- _The problem_:
Reproduce the text lines of every entry below word for word and in the same order, leaving the pictures out.
▼
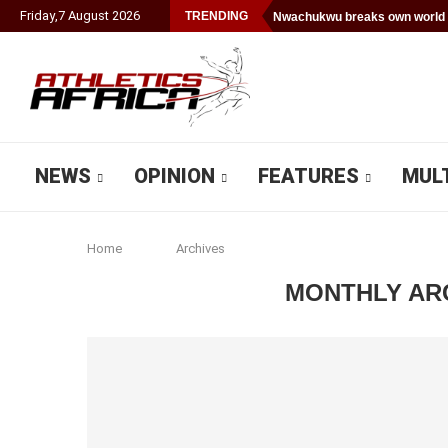
Friday
,
7
August
2026
TRENDING
Nwachukwu breaks own world 
NEWS
OPINION
FEATURES
MUL
Home
Archives
MONTHLY AR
▲
- _Written answer_:
Friday
,
7
August
2026
TRENDING
Nwachukwu breaks own world 
NEWS
OPINION
FEATURES
MUL
Home
Archives
MONTHLY AR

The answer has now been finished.